Entrepreneurs can do it better
The reason that ‘Giving Pledge’ succeeded in achieving its goals has much to do with the fact that acting for these purposes requires strengths that successful entrepreneurs already have:
- It demands them to analyze a situation quickly and reliably, transforming it into strategies, courses of action, and real-time performance evaluation.
- It frees them to turn choices into actions and translate abstract ideas into measurable goals in the medium and short term.
- It allows efficient feedback and adaptability to changes in everyday situations.
- It requires top negotiation skills. Of course, the more famous the contributors are, the easier it is for them to negotiate. Needless to say, those who are renowned for being successful businessmen and businesswomen probably had strong negotiation skills in the first place.
It’s true that we pay taxes to our government to fund all the matters we find important, such as helping people who can’t help themselves. However, contradictory interests inside parliaments tend to cause positive initiatives to dissolve. In the US, for example, Republicans and Democrats disagreed on how COVID compensations should be distributed, and even on who’s entitled to these funds in the first place. The EU faced a similar debate and disagreement between the southern and northern members of the union.
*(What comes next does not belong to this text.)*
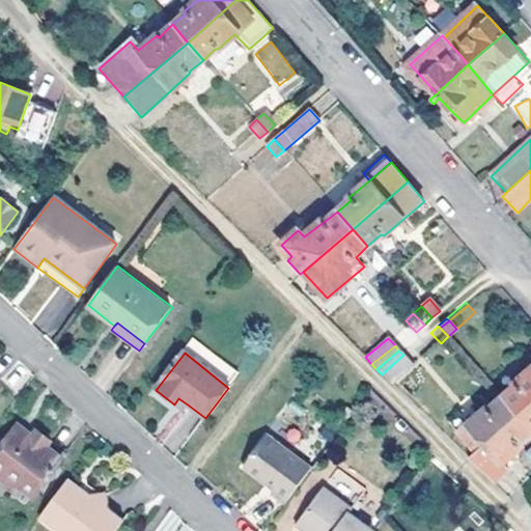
[(382,374),(390,383),(412,363),(403,355),(382,374)]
This happened since the pandemic struck the southern members of the union more severely than their north-European counterparts.
Following the footsteps of Rockefeller
Not many of us indeed can contribute as much as Bill Gates. However, taking inspiration from other great contributors can encourage us to walk in their footsteps and do it according to our ability.
Entrepreneurial philanthropy isn’t a new ‘thing’. Looking back, We can see that Andrew Carnegie and John D. Rockefeller were great advocates of this measure. Carnegie was responsible for building numerous institutions he named after himself, such as the well-known Carnegie Hall. Rockefeller solved some major issues by promoting the education of women of color. Both of them did something for the greater good. Did they benefit from it? Maybe. Yet, the most dominant benefit they earned from these actions probably filled the hearts of others rather than filling their pockets.
It’s true, not all entrepreneurs have plenty of spare credit. However, remember that John D. Rockefeller started his charitable actions at the age of 16, when he began his career as a novice accountant. He started by donating 6% of his income. This altruist young man, needless to mention, grew to be the richest American who ever lived.
Carry the beacon
I believe the entrepreneurial spirit can contribute to business and much more. I believe in pursuing a greater good. I think it’s the moral duty of every entrepreneur to return some of their benefits back to society, which mediates the attraction of those benefits in the first place. Having said that, can you imagine a better time to express your love for others than helping them in a crisis?